JF Ptak Science Books Quick Post
This is perhaps the greatest monument ever erected to the porcupine--of course it may be the only monument ever erected to the porcupine, but it is undeniably monumental. This unusual image was published in Strassburg in 1604 in Joseph Boillot's (1546-1603) sumptuous New Termis Buch (first printed in 1592 as a Nouveaux pourtraits et figures de termes). It is a bestiary of sorts, a very curious book, offering real and imaginary animals together in alabastered, marblized, memorialized, architectural form, with the great hope of offering them to fellow engineers and builders for incorporation into the real world. Or perhaps not, perhaps it was all just done in fun, an exercise, an experience, an artistic creation wrapped inside the fundus of a great Baroque eyeball.

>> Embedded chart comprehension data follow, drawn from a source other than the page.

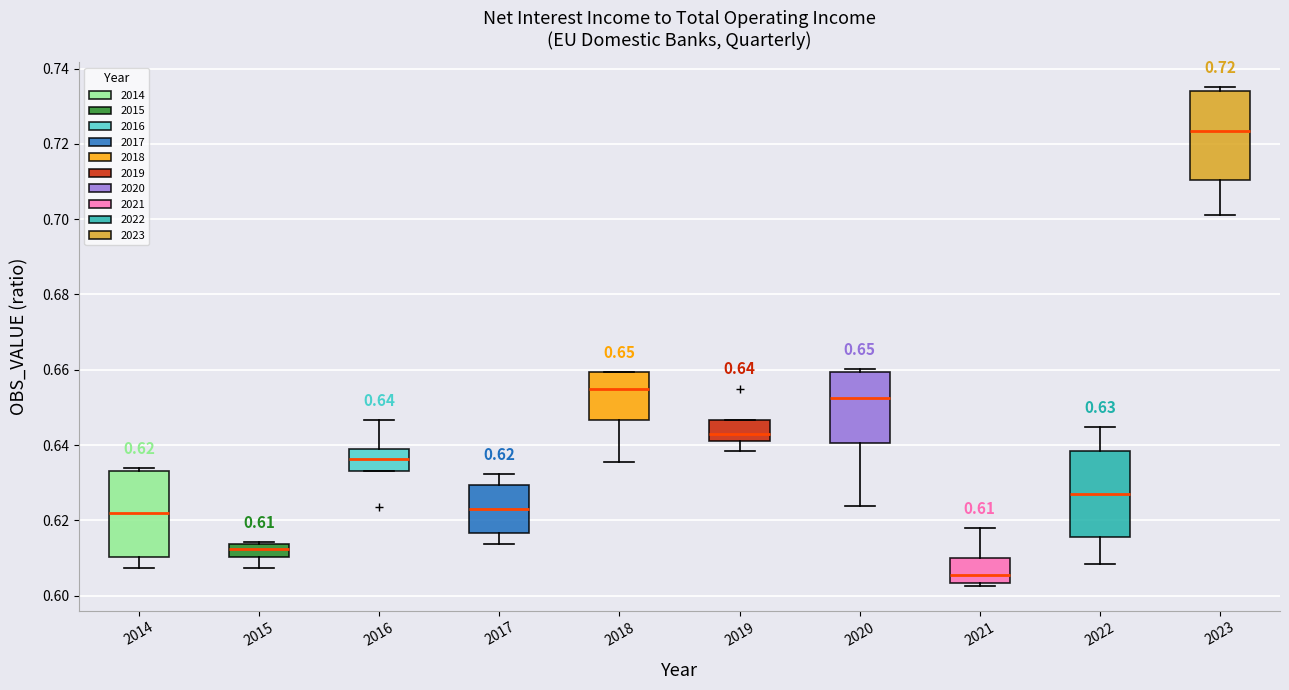

Which box has the highest median line?

2023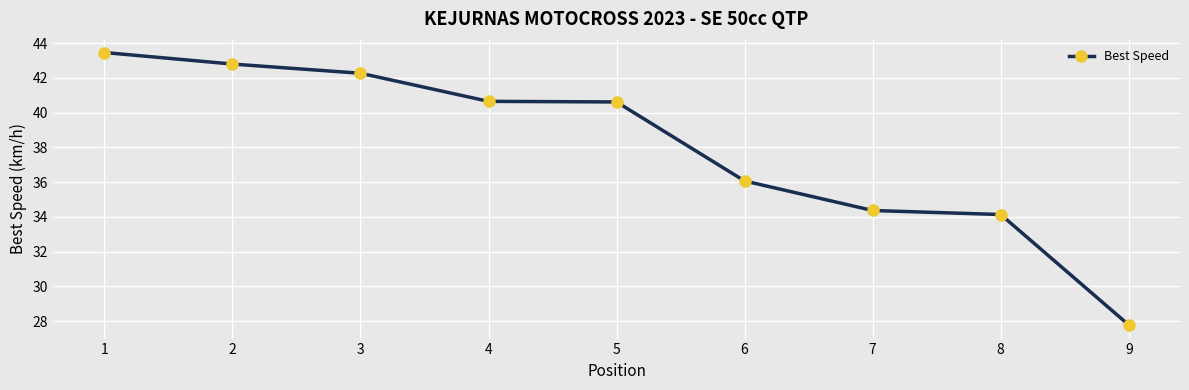

Which category has the lowest value across all series?

9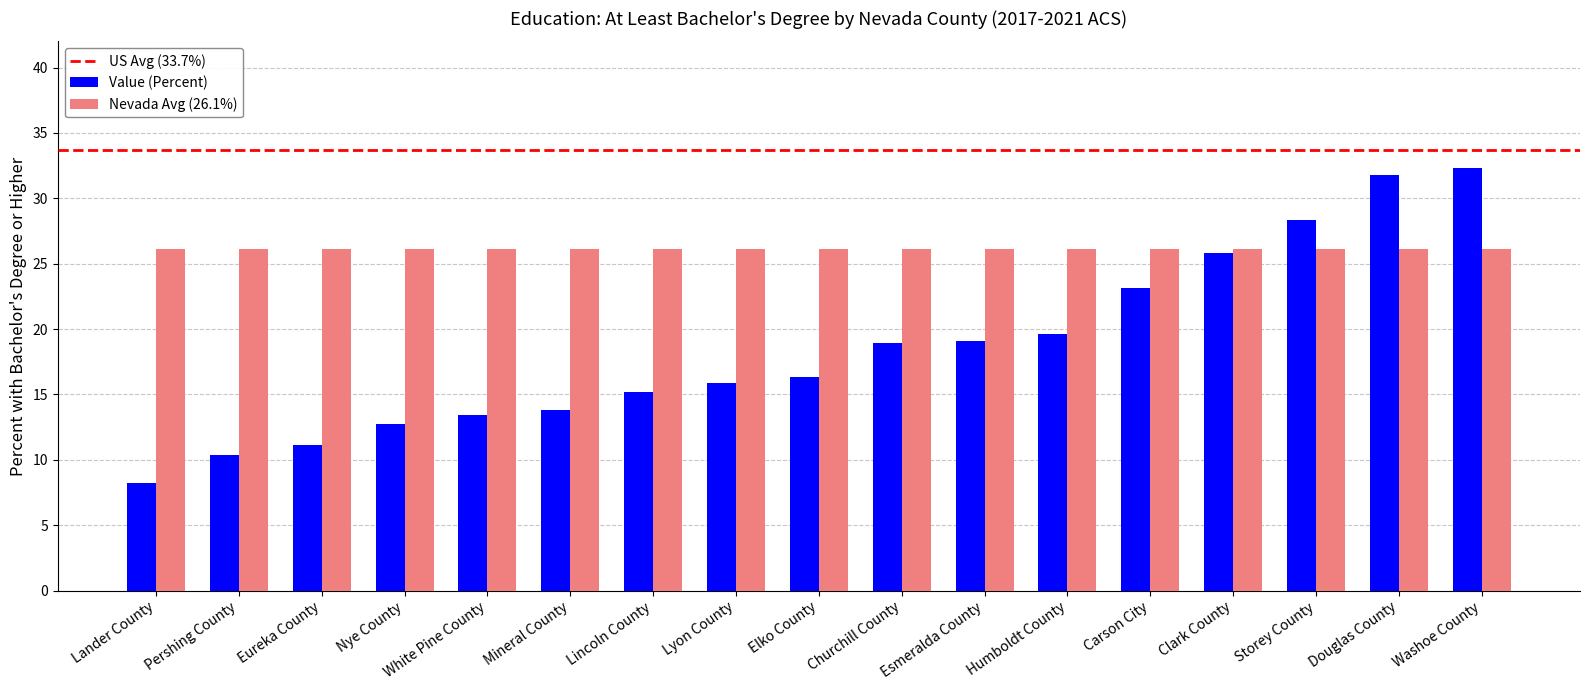

What is the sum of all Nevada Avg (26.1%) values?

443.7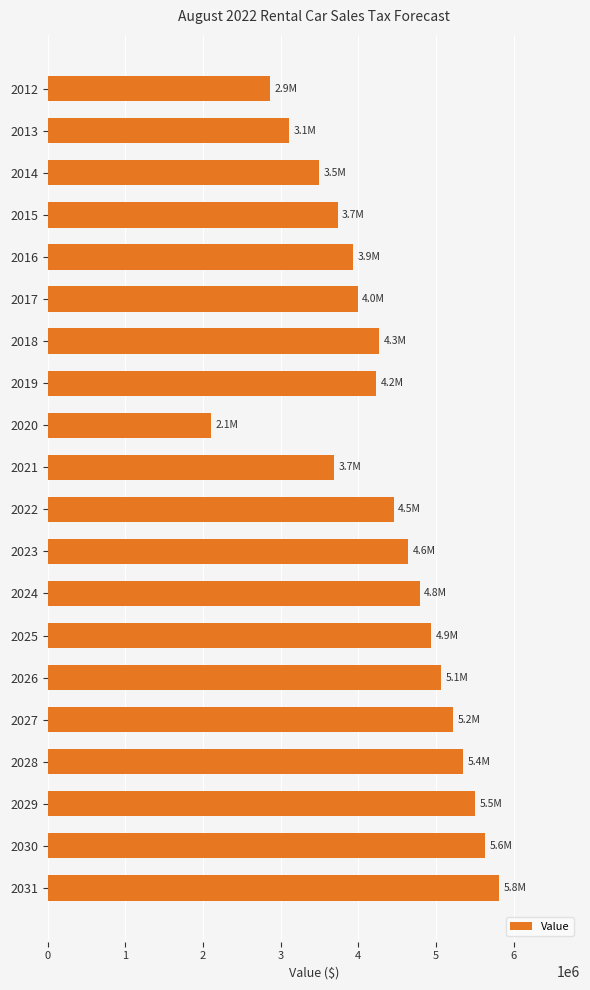

Read the value at 2026.

5066959.6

The end result is the Boillot produced some extraordinary beasts, wrapping them in extraordinary garments, surrounded by other wonderful animals real and not, and elevated to extraordinary heights. The powerful unicorn, draped with the vicious but subdued lion; the ass, regal, judicious, pensive, thoughtful, kept in place, or warm, by a dragon. Then of course there is the porcupine, absolutely magnificently appointed with spikes kept by by dogs, supported at all levels by the creatures.